◆ WHAT TO WORK ON:
Echo the lines of the listing from the one containing "Page size: 1500x1125." through the one containing "text_box INSTALLED [344, 407, 634, 467]", both included.

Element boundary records
************

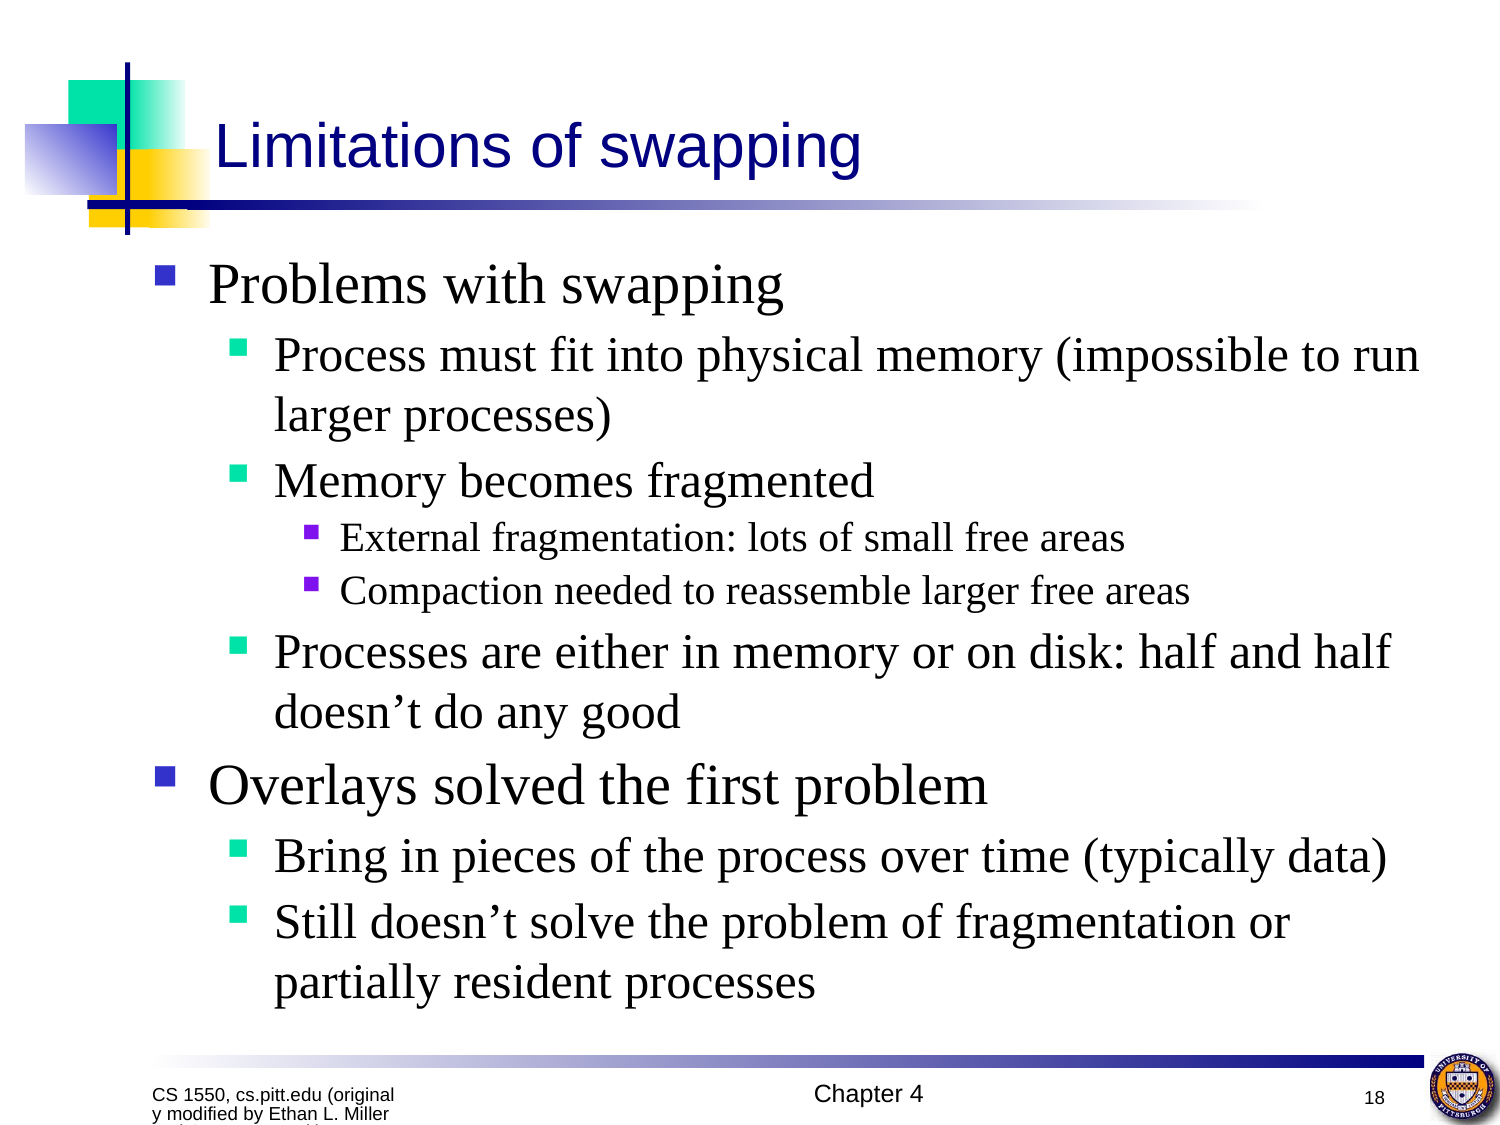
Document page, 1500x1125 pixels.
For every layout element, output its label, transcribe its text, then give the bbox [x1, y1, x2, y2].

title Limitations of swapping [200, 87, 1476, 188]
list Problems with swapping Process must fit into physical memory (impossible to run larger processes) Memory becomes fragmented External fragmentation: lots of small free areas Compaction needed to reassemble larger free areas Processes are either in memory or on disk: half and half doesn’t do any good Overlays solved the first problem Bring in pieces of the process over time (typically data) Still doesn’t solve the problem of fragmentation or partially resident processes [137, 237, 1469, 1051]
picture [1425, 1049, 1500, 1125]
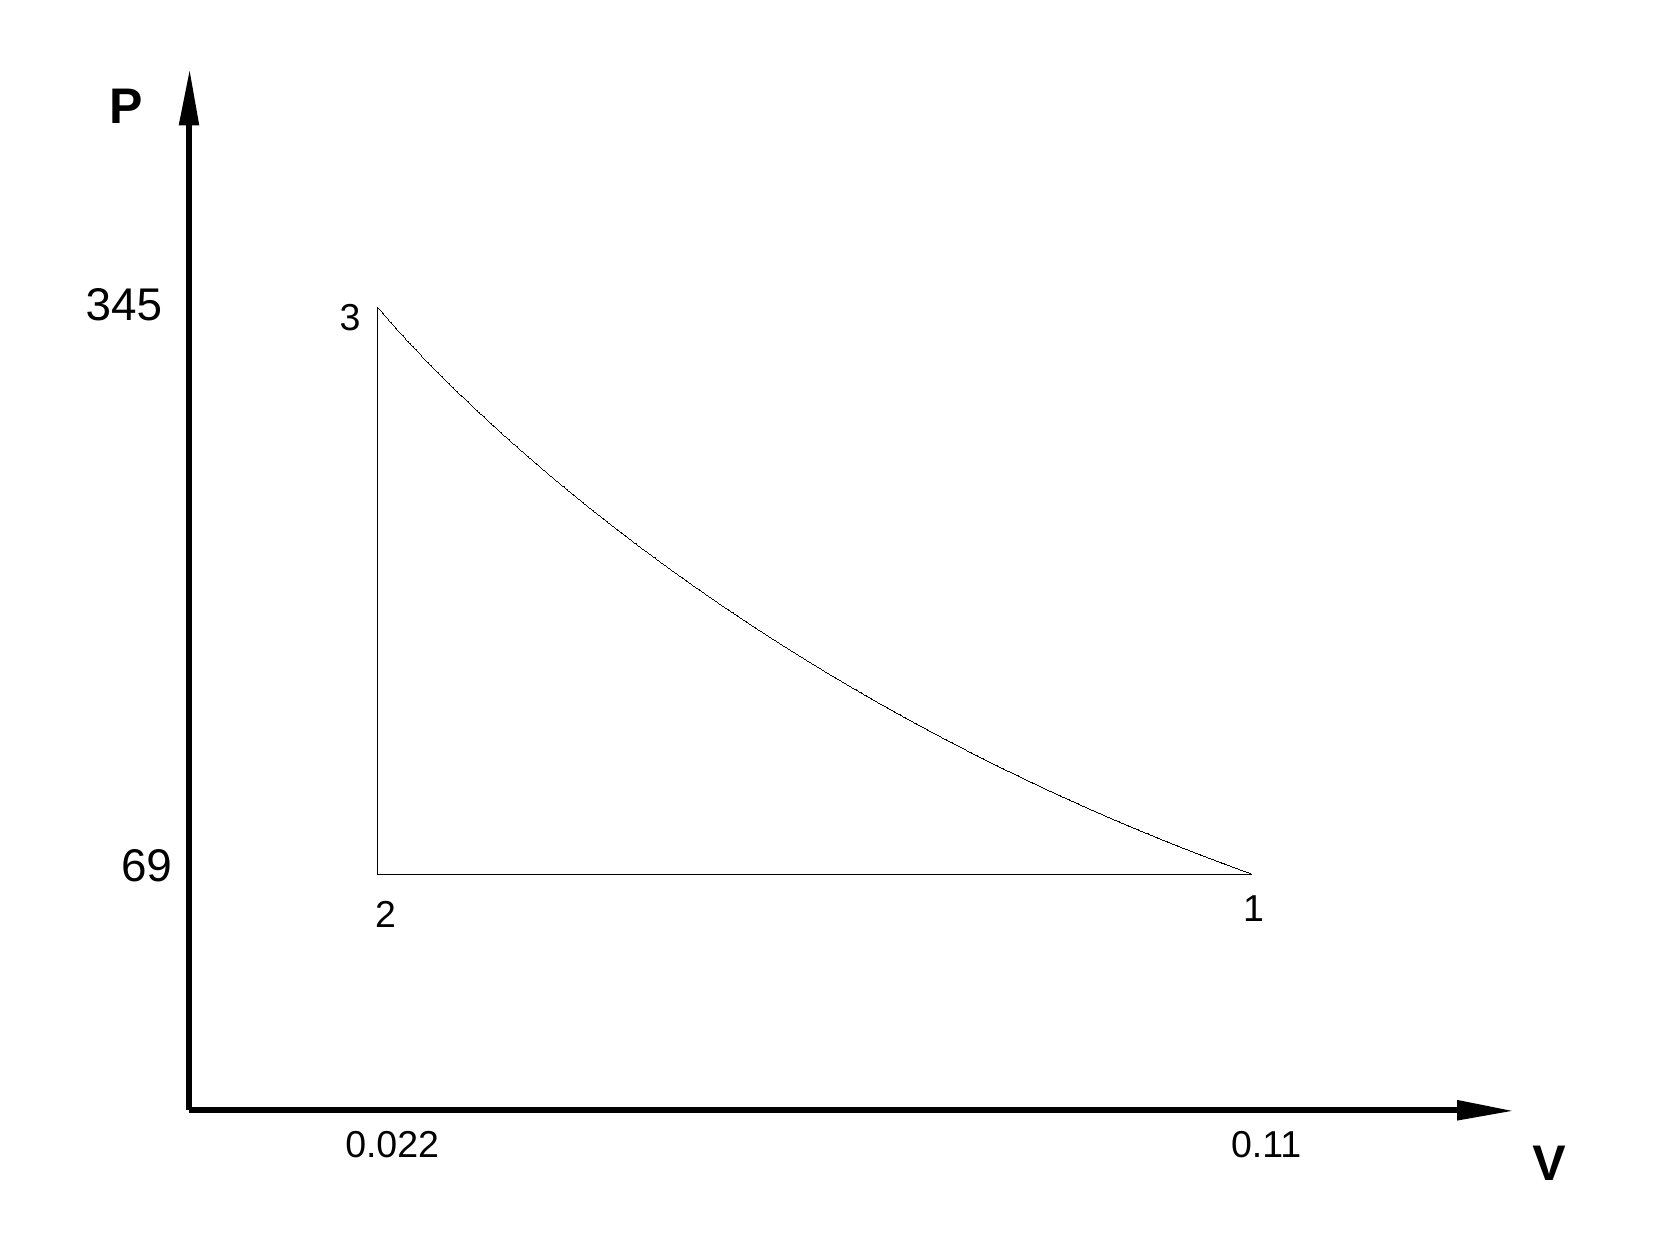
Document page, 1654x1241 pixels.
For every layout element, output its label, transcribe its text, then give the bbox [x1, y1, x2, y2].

text_box 1 [1228, 879, 1288, 937]
text_box 0.11 [1216, 1116, 1319, 1173]
text_box 345 [70, 271, 177, 338]
text_box P [94, 70, 158, 142]
text_box 0.022 [330, 1116, 454, 1173]
text_box V [1517, 1127, 1581, 1199]
text_box 2 [360, 885, 420, 943]
text_box 3 [324, 289, 384, 347]
text_box 69 [106, 832, 188, 899]
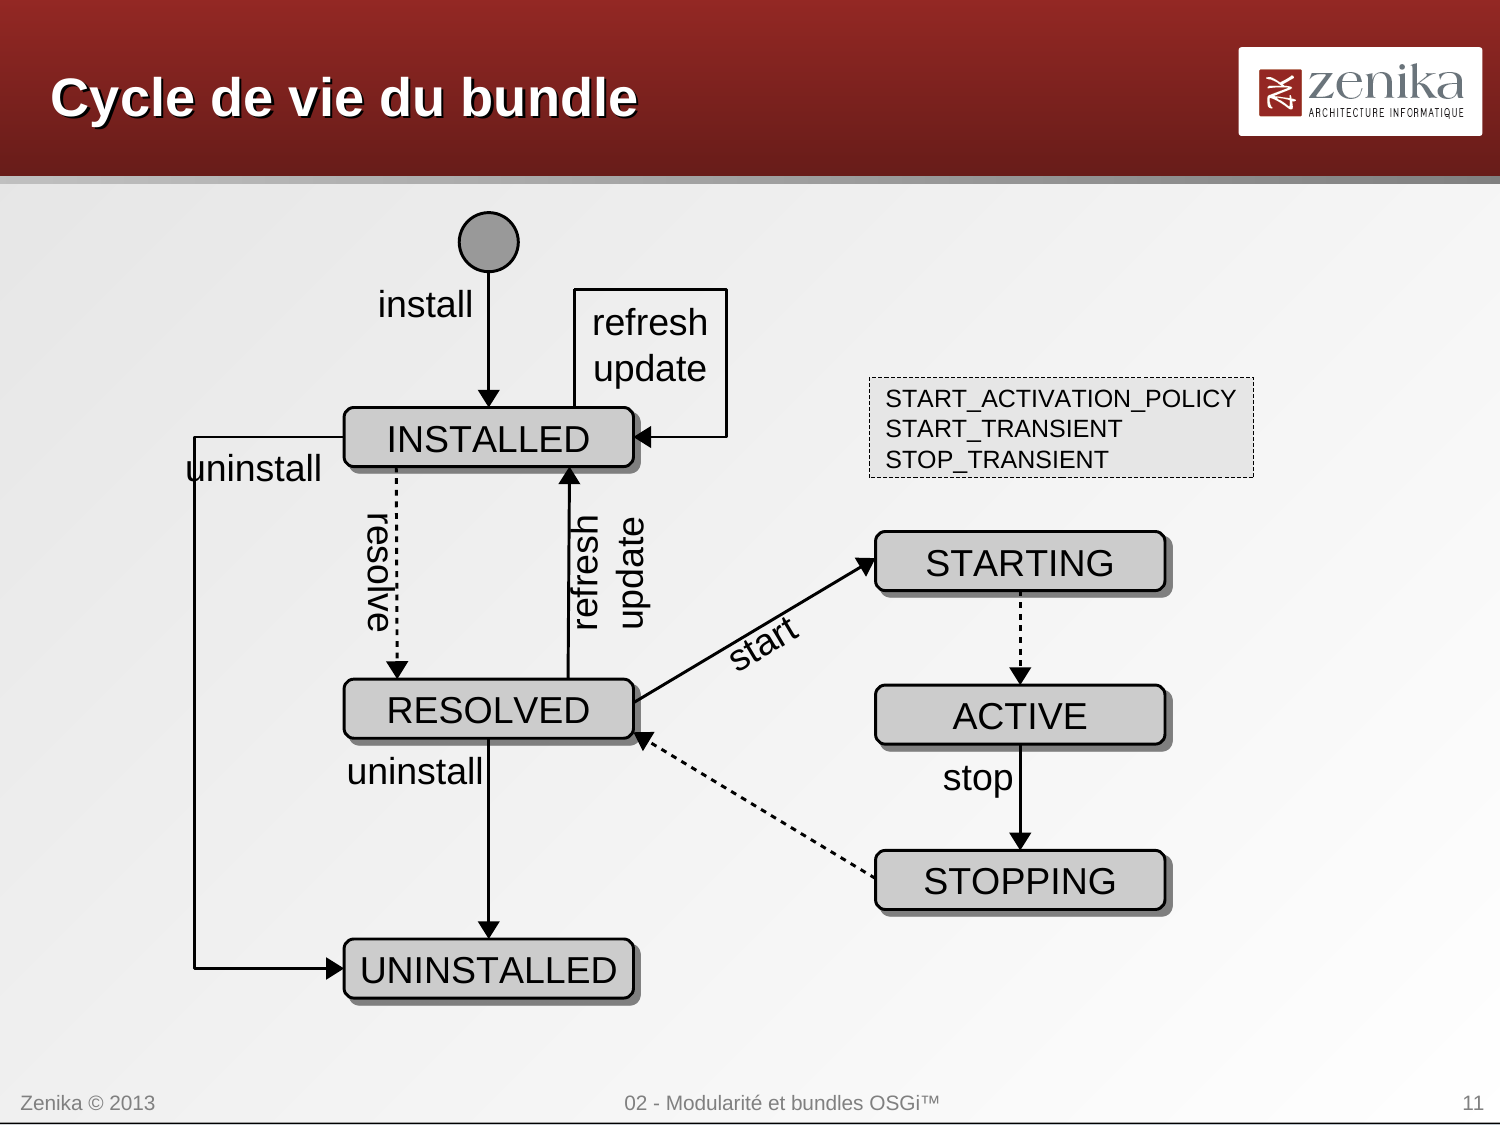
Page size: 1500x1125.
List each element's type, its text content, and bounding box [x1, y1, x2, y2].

title Cycle de vie du bundle [50, 15, 1206, 180]
text_box START_ACTIVATION_POLICY START_TRANSIENT STOP_TRANSIENT [869, 377, 1254, 478]
text_box RESOLVED [344, 679, 634, 739]
text_box ACTIVE [875, 685, 1165, 745]
text_box [459, 212, 519, 272]
text_box STARTING [875, 531, 1165, 591]
text_box INSTALLED [344, 407, 634, 467]
text_box STOPPING [875, 850, 1165, 910]
text_box UNINSTALLED [344, 938, 634, 999]
picture [1257, 58, 1464, 125]
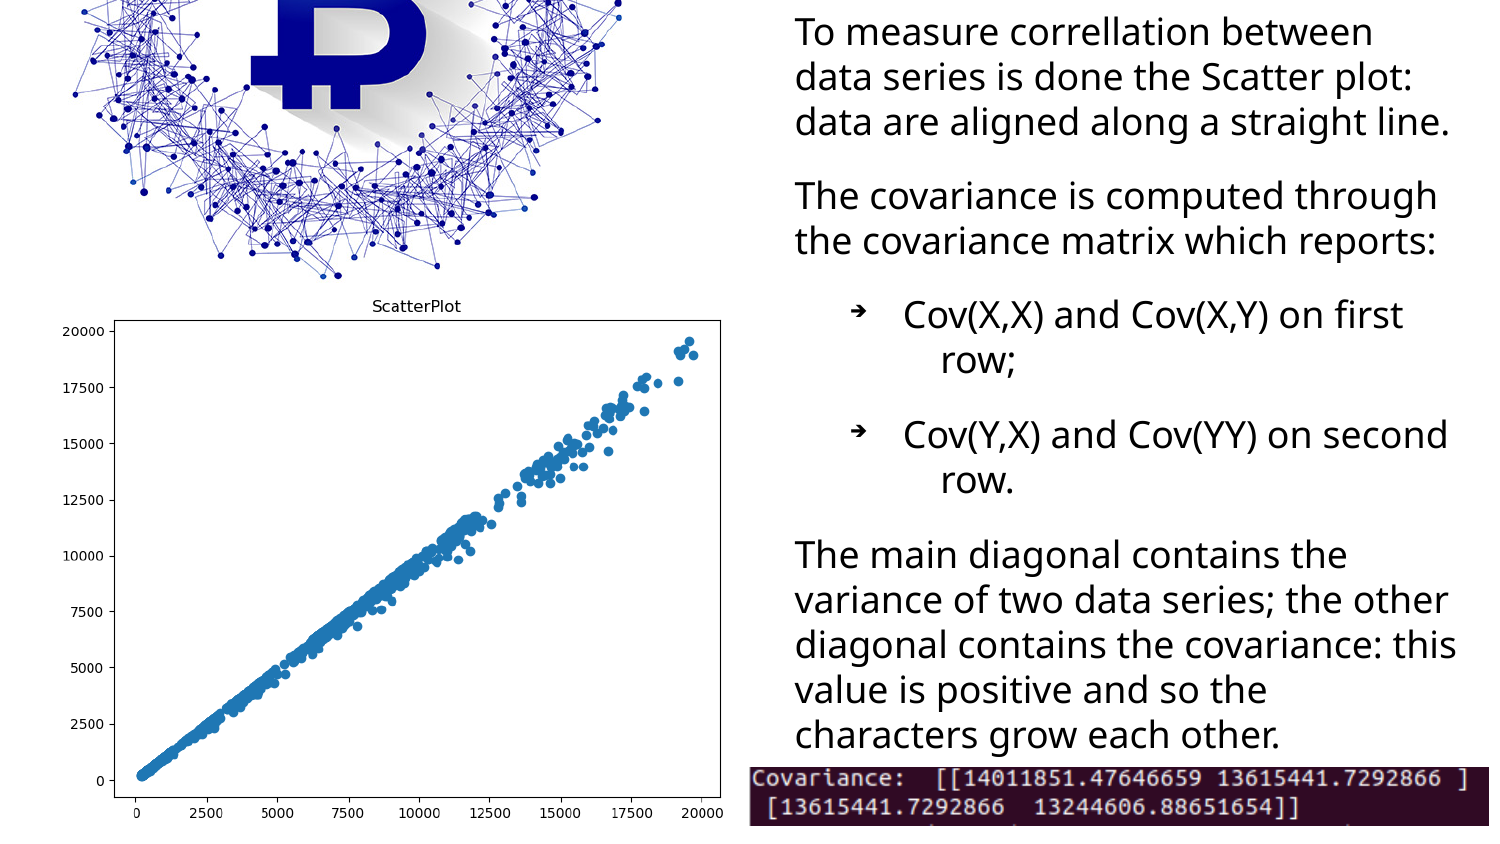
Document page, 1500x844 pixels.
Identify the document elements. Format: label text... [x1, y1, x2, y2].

picture [0, 0, 1500, 844]
list To measure correllation between data series is done the Scatter plot: data are aligned along a straight line. The covariance is computed through the covariance matrix which reports: Cov(X,X) and Cov(X,Y) on first row; Cov(Y,X) and Cov(YY) on second row. The main diagonal contains the variance of two data series; the other diagonal contains the covariance: this value is positive and so the characters grow each other. [779, 0, 1477, 260]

************

◆ EXERCISE OUTPUT:
Page size: 1500x1125.
List each element's type, its text content, and bounding box [x1, y1, x2, y2].

title Cycle de vie du bundle [50, 15, 1206, 180]
text_box START_ACTIVATION_POLICY START_TRANSIENT STOP_TRANSIENT [869, 377, 1254, 478]
text_box RESOLVED [344, 679, 634, 739]
text_box ACTIVE [875, 685, 1165, 745]
text_box [459, 212, 519, 272]
text_box STARTING [875, 531, 1165, 591]
text_box INSTALLED [344, 407, 634, 467]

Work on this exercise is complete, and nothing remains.